文档段落
----------

Doug Cheng, OneChip Photonics Inc.产品总监

演讲人简历：Doug 有20多年电信产品线工程管理经验.之前 Doug也是直担任飞博创（Fiberxon Inc）产品线总监 , 他也曾在 Nokia, Nortel, and Lantern Communications 担任过类似的职位。
 

演讲题目：“Photonic Integration in New-Generation FTTH Networks”下一代FTTH网络中的光子集成

摘        要：分析为什么光子集成是FTTH的关键技术，此技术仍未被成功实施的原因、以及在成本和性能上产生突破的新兴光子集成技术。

学习目标：系统商和运营商将了解如何比以往更经济有效地部署FTTH网络，来满足语音、数据和视频等三重播放服务的需求。

演讲概述：早在光子技术这个词和概念被详细定义以前，光子技术就在宽带革命的热潮中起到举足轻重的作用。半导体激光器和检测器、低损耗光纤，以及后来的光放大器的发明使得长距离传输成为现实。

　　今天，电信运营商在满足消费者和企业对语音、数据和视频等高宽带需求的同时，也面临着服务差异化的压力，只有这样才能从竞争者中脱颖而出，这使得把光子技术应用于FTTH网络比以往显得更加迫切和必要。
 
　　为了提升光系统性能，很早之前业界就梦想将各种光器件集成到光子集成电路（PIC）中，然而直到最近这种技术才在长距离光传输系统中得到大规模应用。

----------

任务说明
逐字复述上面这篇关于FTTH网络光子集成的演讲介绍全文。 下方条目与此任务无关。

所示条目
----------

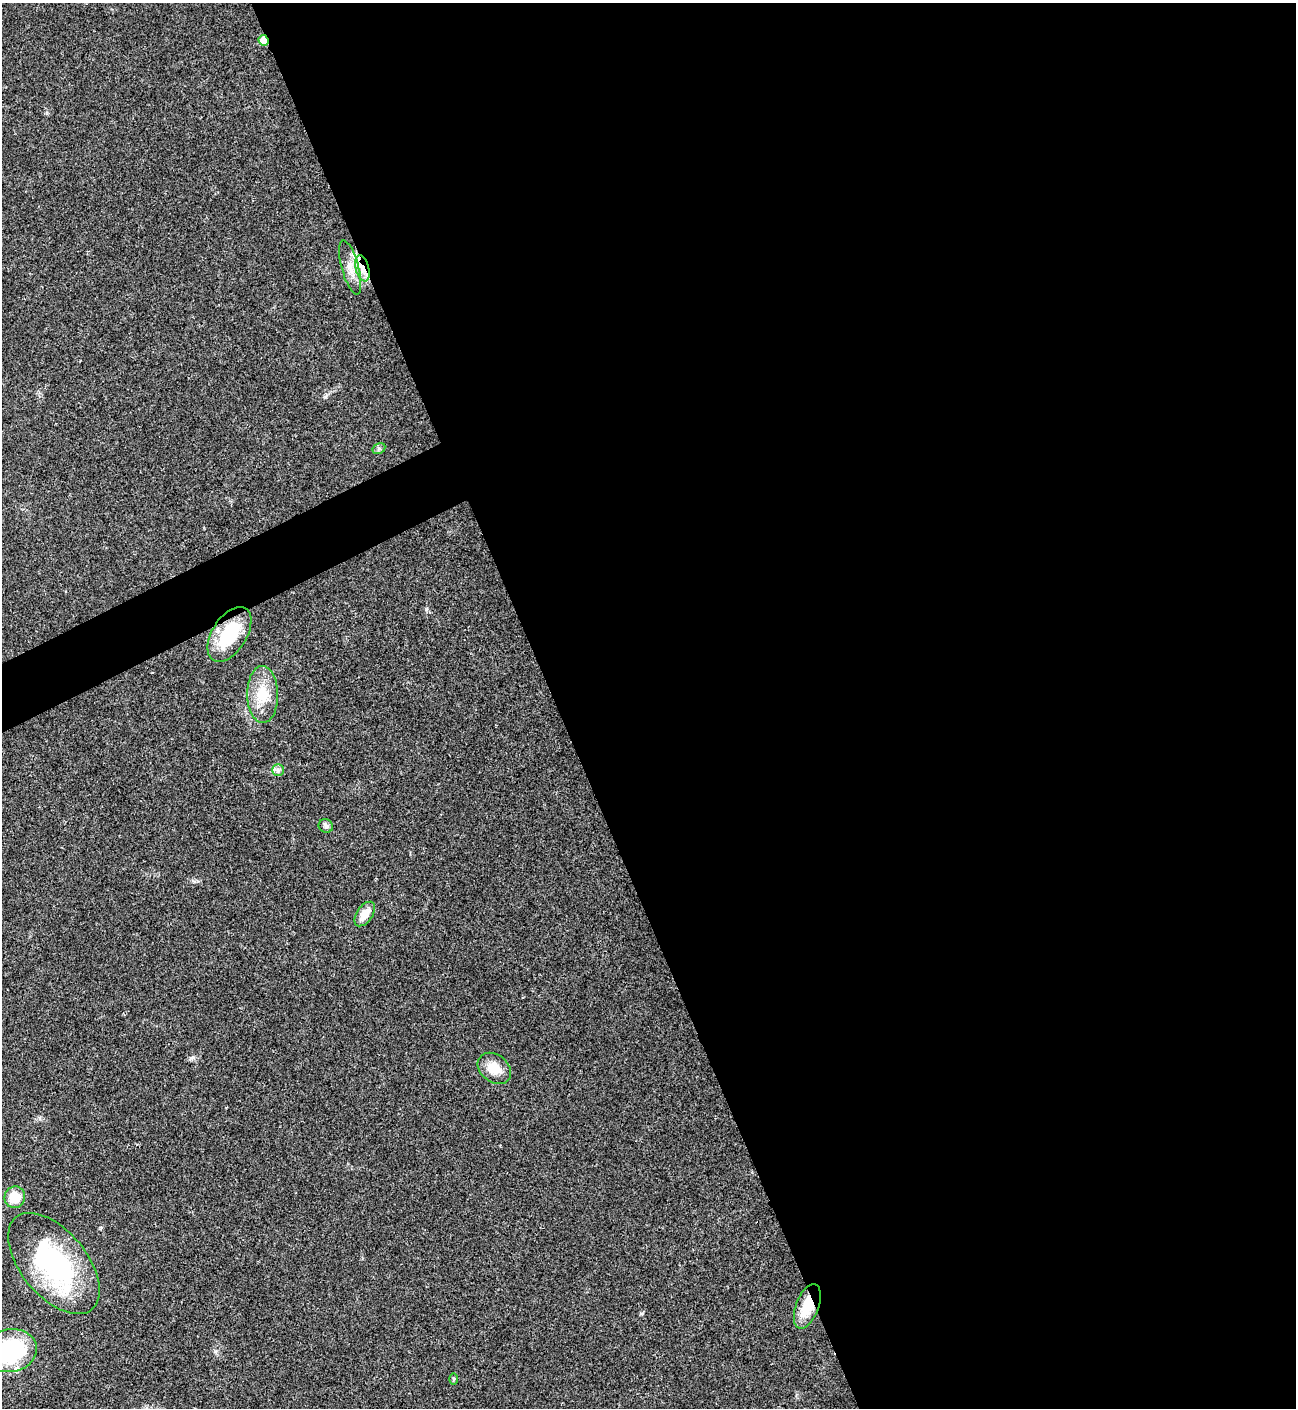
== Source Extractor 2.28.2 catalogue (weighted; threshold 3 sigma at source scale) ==
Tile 8 of 4 x 4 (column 4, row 2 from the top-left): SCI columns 4169-5462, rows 2813-4218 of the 5618 x 5630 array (HDU 1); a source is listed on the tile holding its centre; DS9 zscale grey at full resolution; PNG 1298 x 1410 px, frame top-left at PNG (2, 3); each listed source drawn as its Kron ellipse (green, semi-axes under 4 px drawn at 4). Shown black and unused: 59% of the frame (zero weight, under 3 of 4 exposures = <1% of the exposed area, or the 3 px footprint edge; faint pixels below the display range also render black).
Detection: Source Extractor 2.28.2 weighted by HDU 2 'WHT'; one run over the whole footprint, this tile lists its part. Background 0.0199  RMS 0.004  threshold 0.0181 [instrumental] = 3 sigma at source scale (4.5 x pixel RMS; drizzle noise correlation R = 1.50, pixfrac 1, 0.05/0.05 arcsec/px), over >= 5 px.
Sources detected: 15; all 15 listed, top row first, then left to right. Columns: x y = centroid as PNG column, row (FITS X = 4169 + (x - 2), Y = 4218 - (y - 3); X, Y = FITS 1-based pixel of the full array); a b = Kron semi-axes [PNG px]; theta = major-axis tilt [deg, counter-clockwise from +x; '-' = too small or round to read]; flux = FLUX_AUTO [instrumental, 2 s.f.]
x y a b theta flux
263 40 5 4 - 9.1
350 268 28 8 -75 5
362 268 13 6 -75 3.8
379 449 7 5 30 0.72
229 634 30 17 58 20
263 694 28 15 -89 10
278 770 6 5 - 1
326 826 7 6 - 1.2
365 914 14 8 55 5.2
494 1068 18 13 -38 5.9
15 1197 11 10 - 6.9
54 1263 60 33 -50 58
807 1306 23 11 69 10
11 1351 26 21 12 42
454 1379 6 4 90 0.48
Overlapping masked pixels (flux is a lower limit): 4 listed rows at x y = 263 40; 362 268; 229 634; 807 1306
Isophote crosses this tile's border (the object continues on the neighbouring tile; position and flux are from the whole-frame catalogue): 1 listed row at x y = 11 1351
Unlisted compact peaks at least as high as the median listed source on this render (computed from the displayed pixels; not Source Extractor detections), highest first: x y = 193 1057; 325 397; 215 1351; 193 881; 427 608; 39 1118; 47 112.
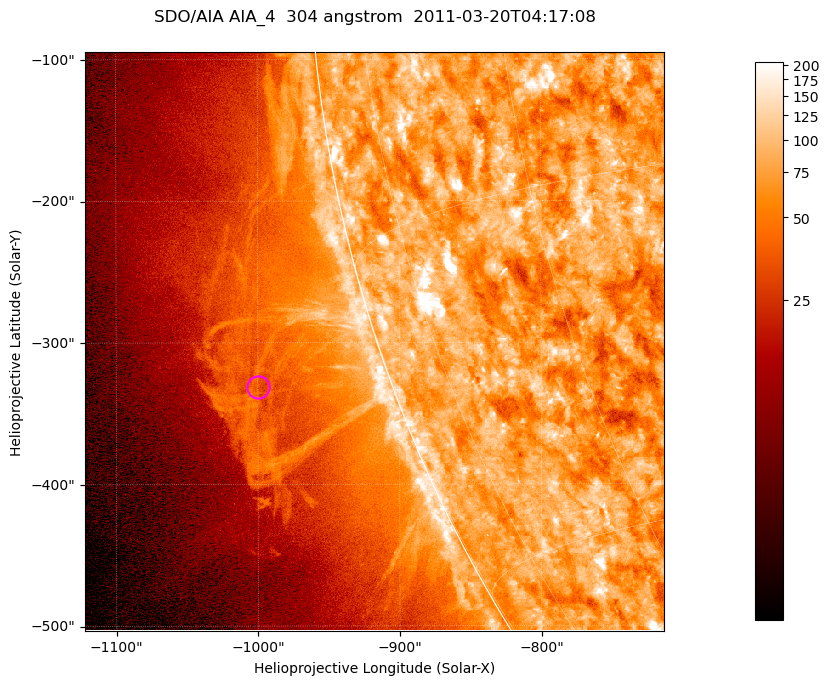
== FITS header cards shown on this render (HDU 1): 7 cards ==
TELESCOP= 'SDO/AIA '           / For AIA: SDO/AIA
INSTRUME= 'AIA_4   '           / For AIA: AIA_ATA1, AIA_ATA2, AIA_ATA3 or AIA_AT
WAVELNTH=                  304 / [angstrom] Wavelength
WAVEUNIT= 'angstrom'           / Wavelength unit: angstrom
DATE-OBS= '2011-03-20T04:17:08.123' / [ISO] Date when observation started; ISO 8
CTYPE1  = 'HPLN-TAN'           / CTYPE1; Typically HPLN
CTYPE2  = 'HPLT-TAN'           / CTYPE2; Typically HPLT

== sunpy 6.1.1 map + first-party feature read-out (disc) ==
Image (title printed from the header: SDO/AIA AIA_4  304 angstrom  2011-03-20T04:17:08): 681 x 681 px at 0.6 arcsec/px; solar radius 964 arcsec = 1606 px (partial field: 2.7% of the solar disc is inside the frame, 48% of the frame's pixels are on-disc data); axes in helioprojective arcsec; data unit not stated in the header (colour bar unlabelled)
Orientation: roll -0.132 deg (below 1 deg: not rotated)
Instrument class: DISC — disc imager (sunpy class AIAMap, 304 A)
Bright regions (active regions / flare kernels): reference = the on-disc median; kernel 5 px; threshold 5 sigma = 118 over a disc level ~76.4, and >= 1.15x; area >= 463 px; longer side >= 8 px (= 4.8 arcsec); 0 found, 0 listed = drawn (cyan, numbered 1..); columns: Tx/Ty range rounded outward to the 2 arcsec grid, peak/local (2 s.f.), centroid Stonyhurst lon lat
Off-limb structures (1.02-1.3 R_sun): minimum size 231 px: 3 found; the strongest spans PA ~105..110 deg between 1.02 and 1.13 R_sun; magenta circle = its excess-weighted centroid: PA ~110 deg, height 1.09 R_sun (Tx ~-1000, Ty ~-332 arcsec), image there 1.5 x the reference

----------

完整输出
Doug Cheng, OneChip Photonics Inc.产品总监

演讲人简历：Doug 有20多年电信产品线工程管理经验.之前 Doug也是直担任飞博创（Fiberxon Inc）产品线总监 , 他也曾在 Nokia, Nortel, and Lantern Communications 担任过类似的职位。
 

演讲题目：“Photonic Integration in New-Generation FTTH Networks”下一代FTTH网络中的光子集成

摘        要：分析为什么光子集成是FTTH的关键技术，此技术仍未被成功实施的原因、以及在成本和性能上产生突破的新兴光子集成技术。

学习目标：系统商和运营商将了解如何比以往更经济有效地部署FTTH网络，来满足语音、数据和视频等三重播放服务的需求。

演讲概述：早在光子技术这个词和概念被详细定义以前，光子技术就在宽带革命的热潮中起到举足轻重的作用。半导体激光器和检测器、低损耗光纤，以及后来的光放大器的发明使得长距离传输成为现实。

　　今天，电信运营商在满足消费者和企业对语音、数据和视频等高宽带需求的同时，也面临着服务差异化的压力，只有这样才能从竞争者中脱颖而出，这使得把光子技术应用于FTTH网络比以往显得更加迫切和必要。
 
　　为了提升光系统性能，很早之前业界就梦想将各种光器件集成到光子集成电路（PIC）中，然而直到最近这种技术才在长距离光传输系统中得到大规模应用。